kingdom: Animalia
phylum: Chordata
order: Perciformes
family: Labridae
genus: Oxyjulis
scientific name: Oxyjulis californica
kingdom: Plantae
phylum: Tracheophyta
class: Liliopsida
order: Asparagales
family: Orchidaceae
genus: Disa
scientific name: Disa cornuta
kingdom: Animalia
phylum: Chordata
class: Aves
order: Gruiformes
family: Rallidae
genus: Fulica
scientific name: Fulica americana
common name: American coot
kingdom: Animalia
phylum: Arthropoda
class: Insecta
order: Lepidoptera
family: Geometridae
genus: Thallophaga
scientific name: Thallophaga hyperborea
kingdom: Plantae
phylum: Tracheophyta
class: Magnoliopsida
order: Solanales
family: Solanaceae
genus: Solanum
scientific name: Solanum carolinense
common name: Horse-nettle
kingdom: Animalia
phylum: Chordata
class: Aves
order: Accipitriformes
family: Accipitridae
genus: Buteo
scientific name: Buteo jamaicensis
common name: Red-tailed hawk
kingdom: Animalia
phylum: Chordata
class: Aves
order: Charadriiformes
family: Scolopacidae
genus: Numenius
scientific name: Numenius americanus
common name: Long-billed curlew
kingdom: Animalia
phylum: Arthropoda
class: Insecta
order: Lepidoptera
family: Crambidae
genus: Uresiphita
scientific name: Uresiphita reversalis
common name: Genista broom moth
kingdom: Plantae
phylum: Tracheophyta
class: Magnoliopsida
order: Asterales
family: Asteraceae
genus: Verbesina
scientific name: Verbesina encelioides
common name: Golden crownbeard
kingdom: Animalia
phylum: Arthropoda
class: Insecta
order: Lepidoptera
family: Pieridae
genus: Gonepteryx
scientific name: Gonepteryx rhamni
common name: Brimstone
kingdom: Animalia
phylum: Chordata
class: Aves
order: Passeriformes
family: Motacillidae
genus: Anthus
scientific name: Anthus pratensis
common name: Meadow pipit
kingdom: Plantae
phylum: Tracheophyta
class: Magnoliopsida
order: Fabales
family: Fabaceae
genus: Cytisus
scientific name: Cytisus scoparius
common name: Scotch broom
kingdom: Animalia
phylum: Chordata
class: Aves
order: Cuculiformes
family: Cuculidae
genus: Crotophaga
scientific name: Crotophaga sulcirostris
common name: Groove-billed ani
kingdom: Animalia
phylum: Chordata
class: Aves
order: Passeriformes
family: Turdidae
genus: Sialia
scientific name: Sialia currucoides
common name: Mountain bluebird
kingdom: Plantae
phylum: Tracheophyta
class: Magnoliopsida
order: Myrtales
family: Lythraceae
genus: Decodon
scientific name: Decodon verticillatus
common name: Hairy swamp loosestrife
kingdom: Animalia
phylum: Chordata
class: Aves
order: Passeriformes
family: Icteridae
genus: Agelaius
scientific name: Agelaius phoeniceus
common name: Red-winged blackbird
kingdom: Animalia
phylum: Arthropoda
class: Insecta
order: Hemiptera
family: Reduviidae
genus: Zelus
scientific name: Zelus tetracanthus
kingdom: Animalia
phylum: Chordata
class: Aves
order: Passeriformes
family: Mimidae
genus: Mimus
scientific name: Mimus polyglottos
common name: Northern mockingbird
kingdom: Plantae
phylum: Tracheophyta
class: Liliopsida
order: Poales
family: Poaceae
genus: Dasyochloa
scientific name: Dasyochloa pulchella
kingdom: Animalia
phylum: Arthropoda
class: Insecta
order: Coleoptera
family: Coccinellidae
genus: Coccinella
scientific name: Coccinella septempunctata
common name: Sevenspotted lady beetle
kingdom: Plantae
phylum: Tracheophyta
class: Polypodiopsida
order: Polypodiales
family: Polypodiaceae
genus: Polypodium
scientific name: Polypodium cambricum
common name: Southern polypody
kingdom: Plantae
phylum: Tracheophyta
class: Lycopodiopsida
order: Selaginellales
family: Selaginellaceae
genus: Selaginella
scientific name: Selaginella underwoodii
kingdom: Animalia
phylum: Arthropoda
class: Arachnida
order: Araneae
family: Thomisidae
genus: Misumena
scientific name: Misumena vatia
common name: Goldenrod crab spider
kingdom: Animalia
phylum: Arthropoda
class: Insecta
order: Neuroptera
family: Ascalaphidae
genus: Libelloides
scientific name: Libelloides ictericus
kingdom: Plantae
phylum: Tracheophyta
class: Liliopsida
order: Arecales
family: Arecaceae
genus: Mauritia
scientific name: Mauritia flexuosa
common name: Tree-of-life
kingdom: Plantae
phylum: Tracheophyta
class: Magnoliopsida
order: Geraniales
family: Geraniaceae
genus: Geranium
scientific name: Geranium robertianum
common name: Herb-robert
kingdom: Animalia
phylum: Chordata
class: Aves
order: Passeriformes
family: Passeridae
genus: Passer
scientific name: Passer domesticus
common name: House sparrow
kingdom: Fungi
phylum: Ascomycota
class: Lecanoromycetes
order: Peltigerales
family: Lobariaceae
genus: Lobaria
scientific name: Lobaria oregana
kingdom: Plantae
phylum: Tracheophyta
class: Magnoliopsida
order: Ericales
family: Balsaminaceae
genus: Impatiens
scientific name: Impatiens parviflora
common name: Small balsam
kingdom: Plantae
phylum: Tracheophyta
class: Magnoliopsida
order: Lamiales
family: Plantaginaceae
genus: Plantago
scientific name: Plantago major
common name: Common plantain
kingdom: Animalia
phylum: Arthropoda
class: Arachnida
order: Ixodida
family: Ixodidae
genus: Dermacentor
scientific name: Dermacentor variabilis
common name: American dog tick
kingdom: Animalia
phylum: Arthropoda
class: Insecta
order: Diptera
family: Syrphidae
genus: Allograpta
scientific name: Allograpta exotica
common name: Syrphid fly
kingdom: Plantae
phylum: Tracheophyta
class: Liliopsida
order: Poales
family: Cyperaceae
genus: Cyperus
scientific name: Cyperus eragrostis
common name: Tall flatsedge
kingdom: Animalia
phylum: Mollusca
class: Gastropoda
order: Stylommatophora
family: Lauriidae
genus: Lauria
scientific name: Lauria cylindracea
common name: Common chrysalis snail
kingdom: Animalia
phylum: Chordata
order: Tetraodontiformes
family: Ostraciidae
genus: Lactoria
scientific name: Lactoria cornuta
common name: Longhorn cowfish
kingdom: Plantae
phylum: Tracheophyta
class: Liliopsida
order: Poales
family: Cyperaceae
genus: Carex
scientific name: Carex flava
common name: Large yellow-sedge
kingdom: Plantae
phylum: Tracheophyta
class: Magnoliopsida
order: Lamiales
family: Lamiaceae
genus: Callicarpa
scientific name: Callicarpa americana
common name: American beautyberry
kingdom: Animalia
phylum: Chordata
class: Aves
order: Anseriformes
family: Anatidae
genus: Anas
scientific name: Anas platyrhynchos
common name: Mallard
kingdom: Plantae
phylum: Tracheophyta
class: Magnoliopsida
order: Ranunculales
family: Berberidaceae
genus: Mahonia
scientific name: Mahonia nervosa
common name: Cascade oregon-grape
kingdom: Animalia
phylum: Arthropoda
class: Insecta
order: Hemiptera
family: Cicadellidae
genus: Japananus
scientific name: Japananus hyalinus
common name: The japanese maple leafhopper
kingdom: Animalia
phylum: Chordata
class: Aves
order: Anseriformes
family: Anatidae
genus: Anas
##############################
[Given task]
Format every line of the data above as a JSON list of strings, one string per line, leaving out any blank lines.

[Final result]
[
  "kingdom: Animalia",
  "phylum: Chordata",
  "order: Perciformes",
  "family: Labridae",
  "genus: Oxyjulis",
  "scientific name: Oxyjulis californica",
  "kingdom: Plantae",
  "phylum: Tracheophyta",
  "class: Liliopsida",
  "order: Asparagales",
  "family: Orchidaceae",
  "genus: Disa",
  "scientific name: Disa cornuta",
  "kingdom: Animalia",
  "phylum: Chordata",
  "class: Aves",
  "order: Gruiformes",
  "family: Rallidae",
  "genus: Fulica",
  "scientific name: Fulica americana",
  "common name: American coot",
  "kingdom: Animalia",
  "phylum: Arthropoda",
  "class: Insecta",
  "order: Lepidoptera",
  "family: Geometridae",
  "genus: Thallophaga",
  "scientific name: Thallophaga hyperborea",
  "kingdom: Plantae",
  "phylum: Tracheophyta",
  "class: Magnoliopsida",
  "order: Solanales",
  "family: Solanaceae",
  "genus: Solanum",
  "scientific name: Solanum carolinense",
  "common name: Horse-nettle",
  "kingdom: Animalia",
  "phylum: Chordata",
  "class: Aves",
  "order: Accipitriformes",
  "family: Accipitridae",
  "genus: Buteo",
  "scientific name: Buteo jamaicensis",
  "common name: Red-tailed hawk",
  "kingdom: Animalia",
  "phylum: Chordata",
  "class: Aves",
  "order: Charadriiformes",
  "family: Scolopacidae",
  "genus: Numenius",
  "scientific name: Numenius americanus",
  "common name: Long-billed curlew",
  "kingdom: Animalia",
  "phylum: Arthropoda",
  "class: Insecta",
  "order: Lepidoptera",
  "family: Crambidae",
  "genus: Uresiphita",
  "scientific name: Uresiphita reversalis",
  "common name: Genista broom moth",
  "kingdom: Plantae",
  "phylum: Tracheophyta",
  "class: Magnoliopsida",
  "order: Asterales",
  "family: Asteraceae",
  "genus: Verbesina",
  "scientific name: Verbesina encelioides",
  "common name: Golden crownbeard",
  "kingdom: Animalia",
  "phylum: Arthropoda",
  "class: Insecta",
  "order: Lepidoptera",
  "family: Pieridae",
  "genus: Gonepteryx",
  "scientific name: Gonepteryx rhamni",
  "common name: Brimstone",
  "kingdom: Animalia",
  "phylum: Chordata",
  "class: Aves",
  "order: Passeriformes",
  "family: Motacillidae",
  "genus: Anthus",
  "scientific name: Anthus pratensis",
  "common name: Meadow pipit",
  "kingdom: Plantae",
  "phylum: Tracheophyta",
  "class: Magnoliopsida",
  "order: Fabales",
  "family: Fabaceae",
  "genus: Cytisus",
  "scientific name: Cytisus scoparius",
  "common name: Scotch broom",
  "kingdom: Animalia",
  "phylum: Chordata",
  "class: Aves",
  "order: Cuculiformes",
  "family: Cuculidae",
  "genus: Crotophaga",
  "scientific name: Crotophaga sulcirostris",
  "common name: Groove-billed ani",
  "kingdom: Animalia",
  "phylum: Chordata",
  "class: Aves",
  "order: Passeriformes",
  "family: Turdidae",
  "genus: Sialia",
  "scientific name: Sialia currucoides",
  "common name: Mountain bluebird",
  "kingdom: Plantae",
  "phylum: Tracheophyta",
  "class: Magnoliopsida",
  "order: Myrtales",
  "family: Lythraceae",
  "genus: Decodon",
  "scientific name: Decodon verticillatus",
  "common name: Hairy swamp loosestrife",
  "kingdom: Animalia",
  "phylum: Chordata",
  "class: Aves",
  "order: Passeriformes",
  "family: Icteridae",
  "genus: Agelaius",
  "scientific name: Agelaius phoeniceus",
  "common name: Red-winged blackbird",
  "kingdom: Animalia",
  "phylum: Arthropoda",
  "class: Insecta",
  "order: Hemiptera",
  "family: Reduviidae",
  "genus: Zelus",
  "scientific name: Zelus tetracanthus",
  "kingdom: Animalia",
  "phylum: Chordata",
  "class: Aves",
  "order: Passeriformes",
  "family: Mimidae",
  "genus: Mimus",
  "scientific name: Mimus polyglottos",
  "common name: Northern mockingbird",
  "kingdom: Plantae",
  "phylum: Tracheophyta",
  "class: Liliopsida",
  "order: Poales",
  "family: Poaceae",
  "genus: Dasyochloa",
  "scientific name: Dasyochloa pulchella",
  "kingdom: Animalia",
  "phylum: Arthropoda",
  "class: Insecta",
  "order: Coleoptera",
  "family: Coccinellidae",
  "genus: Coccinella",
  "scientific name: Coccinella septempunctata",
  "common name: Sevenspotted lady beetle",
  "kingdom: Plantae",
  "phylum: Tracheophyta",
  "class: Polypodiopsida",
  "order: Polypodiales",
  "family: Polypodiaceae",
  "genus: Polypodium",
  "scientific name: Polypodium cambricum",
  "common name: Southern polypody",
  "kingdom: Plantae",
  "phylum: Tracheophyta",
  "class: Lycopodiopsida",
  "order: Selaginellales",
  "family: Selaginellaceae",
  "genus: Selaginella",
  "scientific name: Selaginella underwoodii",
  "kingdom: Animalia",
  "phylum: Arthropoda",
  "class: Arachnida",
  "order: Araneae",
  "family: Thomisidae",
  "genus: Misumena",
  "scientific name: Misumena vatia",
  "common name: Goldenrod crab spider",
  "kingdom: Animalia",
  "phylum: Arthropoda",
  "class: Insecta",
  "order: Neuroptera",
  "family: Ascalaphidae",
  "genus: Libelloides",
  "scientific name: Libelloides ictericus",
  "kingdom: Plantae",
  "phylum: Tracheophyta",
  "class: Liliopsida",
  "order: Arecales",
  "family: Arecaceae",
  "genus: Mauritia",
  "scientific name: Mauritia flexuosa",
  "common name: Tree-of-life",
  "kingdom: Plantae",
  "phylum: Tracheophyta",
  "class: Magnoliopsida",
  "order: Geraniales",
  "family: Geraniaceae",
  "genus: Geranium",
  "scientific name: Geranium robertianum",
  "common name: Herb-robert",
  "kingdom: Animalia",
  "phylum: Chordata",
  "class: Aves",
  "order: Passeriformes",
  "family: Passeridae",
  "genus: Passer",
  "scientific name: Passer domesticus",
  "common name: House sparrow",
  "kingdom: Fungi",
  "phylum: Ascomycota",
  "class: Lecanoromycetes",
  "order: Peltigerales",
  "family: Lobariaceae",
  "genus: Lobaria",
  "scientific name: Lobaria oregana",
  "kingdom: Plantae",
  "phylum: Tracheophyta",
  "class: Magnoliopsida",
  "order: Ericales",
  "family: Balsaminaceae",
  "genus: Impatiens",
  "scientific name: Impatiens parviflora",
  "common name: Small balsam",
  "kingdom: Plantae",
  "phylum: Tracheophyta",
  "class: Magnoliopsida",
  "order: Lamiales",
  "family: Plantaginaceae",
  "genus: Plantago",
  "scientific name: Plantago major",
  "common name: Common plantain",
  "kingdom: Animalia",
  "phylum: Arthropoda",
  "class: Arachnida",
  "order: Ixodida",
  "family: Ixodidae",
  "genus: Dermacentor",
  "scientific name: Dermacentor variabilis",
  "common name: American dog tick",
  "kingdom: Animalia",
  "phylum: Arthropoda",
  "class: Insecta",
  "order: Diptera",
  "family: Syrphidae",
  "genus: Allograpta",
  "scientific name: Allograpta exotica",
  "common name: Syrphid fly",
  "kingdom: Plantae",
  "phylum: Tracheophyta",
  "class: Liliopsida",
  "order: Poales",
  "family: Cyperaceae",
  "genus: Cyperus",
  "scientific name: Cyperus eragrostis",
  "common name: Tall flatsedge",
  "kingdom: Animalia",
  "phylum: Mollusca",
  "class: Gastropoda",
  "order: Stylommatophora",
  "family: Lauriidae",
  "genus: Lauria",
  "scientific name: Lauria cylindracea",
  "common name: Common chrysalis snail",
  "kingdom: Animalia",
  "phylum: Chordata",
  "order: Tetraodontiformes",
  "family: Ostraciidae",
  "genus: Lactoria",
  "scientific name: Lactoria cornuta",
  "common name: Longhorn cowfish",
  "kingdom: Plantae",
  "phylum: Tracheophyta",
  "class: Liliopsida",
  "order: Poales",
  "family: Cyperaceae",
  "genus: Carex",
  "scientific name: Carex flava",
  "common name: Large yellow-sedge",
  "kingdom: Plantae",
  "phylum: Tracheophyta",
  "class: Magnoliopsida",
  "order: Lamiales",
  "family: Lamiaceae",
  "genus: Callicarpa",
  "scientific name: Callicarpa americana",
  "common name: American beautyberry",
  "kingdom: Animalia",
  "phylum: Chordata",
  "class: Aves",
  "order: Anseriformes",
  "family: Anatidae",
  "genus: Anas",
  "scientific name: Anas platyrhynchos",
  "common name: Mallard",
  "kingdom: Plantae",
  "phylum: Tracheophyta",
  "class: Magnoliopsida",
  "order: Ranunculales",
  "family: Berberidaceae",
  "genus: Mahonia",
  "scientific name: Mahonia nervosa",
  "common name: Cascade oregon-grape",
  "kingdom: Animalia",
  "phylum: Arthropoda",
  "class: Insecta",
  "order: Hemiptera",
  "family: Cicadellidae",
  "genus: Japananus",
  "scientific name: Japananus hyalinus",
  "common name: The japanese maple leafhopper",
  "kingdom: Animalia",
  "phylum: Chordata",
  "class: Aves",
  "order: Anseriformes",
  "family: Anatidae",
  "genus: Anas"
]